Sweet corn comes in many varieties from sweet to super sweet. Growing times also vary from short season types like Earlivee, which requires only 58 days to harvest, to Silver Queen, requiring 92 days to harvest. Sweet corn is wind pollinated so planting in long rows generally results in poor pollination or a less bountiful crop.
Test the soil of the garden site to determine the nitrogen level of the soil. Spectrum Analytic states, when 25 ppm of nitrate is present, the soil requires no additional nitrogen. Add a 10-10-10 fertilizer to raise the nitrogen level, if determined by the soil test kit.
Choose a sunny location in the home garden to plant sweet corn. The soil temperature must be above 60 degrees or the seed will rot instead of germinate, according to Colorado State University.
Plant 2 to 3 kernels of sweet corn per hole at a depth of 1 to 1 1/2 inches. Super sweet varieties only need to be planted at a depth of 3/4 inch. Space the planting holes 6 to 8 inches apart. Plant three short rows of corn measuring 3 to 4 feet long and 16 to 18 inches apart. This planting method keeps the corn stalks in close proximity to each other for better pollination.

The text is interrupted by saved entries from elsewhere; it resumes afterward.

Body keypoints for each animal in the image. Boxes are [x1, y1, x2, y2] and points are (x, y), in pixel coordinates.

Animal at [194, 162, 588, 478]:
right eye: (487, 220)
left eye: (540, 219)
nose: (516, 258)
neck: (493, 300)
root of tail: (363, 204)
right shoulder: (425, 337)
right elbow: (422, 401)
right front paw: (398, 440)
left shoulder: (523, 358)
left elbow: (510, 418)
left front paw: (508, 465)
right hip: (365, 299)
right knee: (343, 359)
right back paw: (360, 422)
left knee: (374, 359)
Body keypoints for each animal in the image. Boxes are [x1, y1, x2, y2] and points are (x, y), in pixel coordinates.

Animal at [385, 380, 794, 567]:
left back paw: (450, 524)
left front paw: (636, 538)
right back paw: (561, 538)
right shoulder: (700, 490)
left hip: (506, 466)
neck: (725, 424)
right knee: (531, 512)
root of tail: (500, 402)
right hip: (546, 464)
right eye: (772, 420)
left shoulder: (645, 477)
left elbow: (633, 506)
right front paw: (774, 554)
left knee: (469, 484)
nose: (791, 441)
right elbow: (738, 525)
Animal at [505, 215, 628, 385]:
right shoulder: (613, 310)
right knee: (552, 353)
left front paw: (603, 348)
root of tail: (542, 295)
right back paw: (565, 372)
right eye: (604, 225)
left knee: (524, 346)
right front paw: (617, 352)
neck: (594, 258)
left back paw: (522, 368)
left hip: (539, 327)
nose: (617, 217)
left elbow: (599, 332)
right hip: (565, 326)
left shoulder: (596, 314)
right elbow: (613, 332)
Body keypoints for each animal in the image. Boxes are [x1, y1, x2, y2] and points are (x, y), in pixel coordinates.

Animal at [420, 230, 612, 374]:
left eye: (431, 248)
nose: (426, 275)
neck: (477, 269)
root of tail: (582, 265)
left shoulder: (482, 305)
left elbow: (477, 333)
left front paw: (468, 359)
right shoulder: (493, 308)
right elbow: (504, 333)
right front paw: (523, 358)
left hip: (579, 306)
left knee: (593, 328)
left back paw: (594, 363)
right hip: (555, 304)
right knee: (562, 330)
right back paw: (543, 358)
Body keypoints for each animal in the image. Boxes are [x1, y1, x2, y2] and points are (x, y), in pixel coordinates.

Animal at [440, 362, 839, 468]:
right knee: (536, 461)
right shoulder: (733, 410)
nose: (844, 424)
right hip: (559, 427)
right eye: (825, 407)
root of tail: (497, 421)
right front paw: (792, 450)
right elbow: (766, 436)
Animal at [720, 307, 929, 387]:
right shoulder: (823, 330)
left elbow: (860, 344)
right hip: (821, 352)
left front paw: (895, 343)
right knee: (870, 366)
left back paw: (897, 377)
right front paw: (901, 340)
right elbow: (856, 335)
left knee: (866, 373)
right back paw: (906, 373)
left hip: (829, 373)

Water the garden site until the sweet corn sprouts. Thin the corn to one stalk per planted hole to keep the corn from competing for soil nutrients. Add fertilizer, if desired, half way through the growing season.
Mulch between the corn stalks to help the soil retain moisture and to keep weeds from growing. Use shallow cultivation methods to remove weeds during the growing season. Deep hoeing may damage the shallow roots of the corn stalks.
Harvest the sweet corn as soon as the silk starts drying and turning brown. Refrigerate as soon as possible or process immediately for the best flavor.